Пехотинцы. Новые интервью - стр. 2
Училище самостоятельно не воевало, а, как правило, раздавалось побатальонно, дивизиям первого эшелона 62-й армии. Мы выполняли роль арьергардов отступающих к Дону частей. Нас оставляли, как правило, на широком фронте. Мы целую ночь вели неприцельный огонь, чтобы обозначить рубеж обороны, показать, что оборона жива. А к утру отходили на очередной рубеж под бомбежкой авиации и под нажимом пехоты и танков противника. И так продолжалось почти еженощно и ежедневно. Иногда приходилось отходить буквально по сожженным, может быть, и нашими солдатами, и немцами, созревшим хлебам пшеницы. И вот, когда это всё горело, в этом дыму, пламени, выходили мы буквально как негры – черные от копоти и пыли, в прожженной одежде. Это страшно. Еще страшнее было смотреть старикам, женщинам, детям в глаза, а мы отходили, еще раз повторяю, последние. Прямо говорили: «Сынки, вы нас бросаете на поругание немцам». Эти упреки выслушивать – буквально слезы на глаза наворачивались. Но ничем мы не могли действительно остановить немцев.

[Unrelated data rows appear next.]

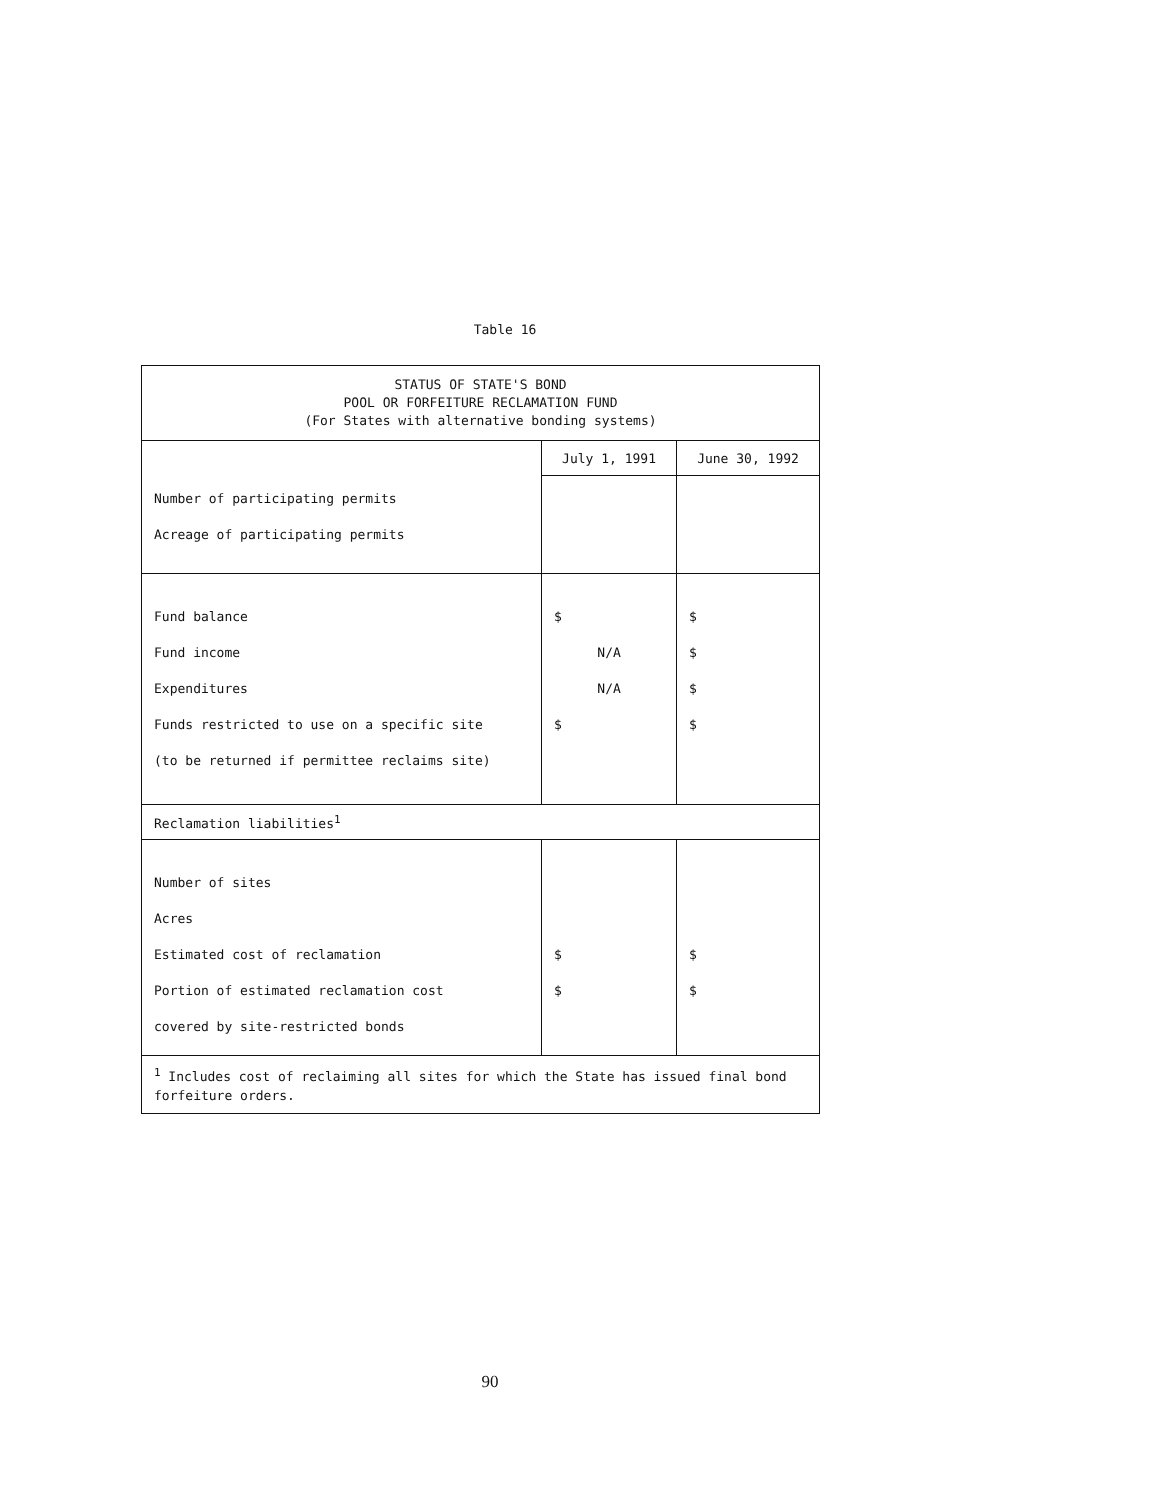Table 16
| STATUS OF STATE'S BOND POOL OR FORFEITURE RECLAMATION FUND (For States with alternative bonding systems) | | |
| --- | --- | --- |
| Number of participating permits Acreage of participating permits | July 1, 1991 | June 30, 1992 |
| Fund balance Fund income Expenditures Funds restricted to use on a specific site (to be returned if permittee reclaims site) | $ N/A N/A $ | $ $ $ $ |
| Reclamation liabilities<sup>1</sup> | | |
| Number of sites Acres Estimated cost of reclamation Portion of estimated reclamation cost covered by site-restricted bonds | $ $ | $ $ |
| <sup>1</sup> Includes cost of reclaiming all sites for which the State has issued final bond forfeiture orders. | | |
90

Но если вначале противник продвигался на 10 километров, то в конце концов дело дошло до двух-трех километров в сутки. Тем не менее на нас давило: «Ну почему мы всё время отходим?» Казалось бы, мы отразили атаку немцев, нанесли им большие потери, подбили несколько танков, их атака захлебнулась, рубеж мы удержали. И вдруг приказ отходить. Иногда мы оставляли хорошо подготовленный в инженерном отношении рубеж, а отходили на три-пять километров на восток, в чистое поле, где малыми лопатами долбили буквально каменную сталинградскую землю, для того чтобы выкопать окоп хотя бы для стрельбы с колена, чтобы хотя бы какое-то укрытие было от авиации. Причем авиация противника была главным бичом, она буквально издевалась над всем живым, что попадало в её поле зрения. Обычно самолеты делали три захода. Первый – бомбили изрядно, второй заход – вели огонь из пулеметов и пушек по позиции и третий заход – просто снижались буквально до высоты нескольких метров. Ходили чуть ли не по головам, с ревом носясь над нашими позициями, морально подавляя звуком сирен, прижимая всех к земле. Были такие случаи, что они бросали вместо бомб колеса тракторов или комбайнов, бочки из-под горючего с пробитыми дырами. И эта масса летит с большой высоты, издает ужасающий звук, который буквально в землю вжимает. Ты ждешь необычайного какого-то взрыва, потому что звук сильно отличается от падения обычной бомбы, и вдруг падает колесо или бочка.
Нужно сказать, что у немцев очень хорошо было поставлено взаимодействие пехоты с авиацией, артиллерией и танками. Даже батальон немецкий мог в случае неудачной атаки на наши позиции вызывать эскадрилью самолетов, которая бомбила нас. Затем шел обстрел артиллерии, и затем повторялась атака с танками и пехотой. И вот отразим эти атаки, удержим позицию… А потом отходить на очередные рубежи очень обидно. Мы-то из окопов не видели обстановки. Почему нас отводят назад? А оказывается, на флангах 62-й армии немцы сосредоточили большие группировки своих войск и в конце концов окружили части 62-й армии в большой излучине Дона. Где-то к 10 августа они окружили шесть дивизий, то есть все дивизии первого эшелона 62-й армии на восточном берегу, и раздробили на мелкие группы. И вот эти мелкие группы или попали в плен, или были уничтожены. Немногим удалось выйти на восточный берег Дона. В частности, командир 35-й гвардейской дивизии Глазков вывел за Дон 120 человек.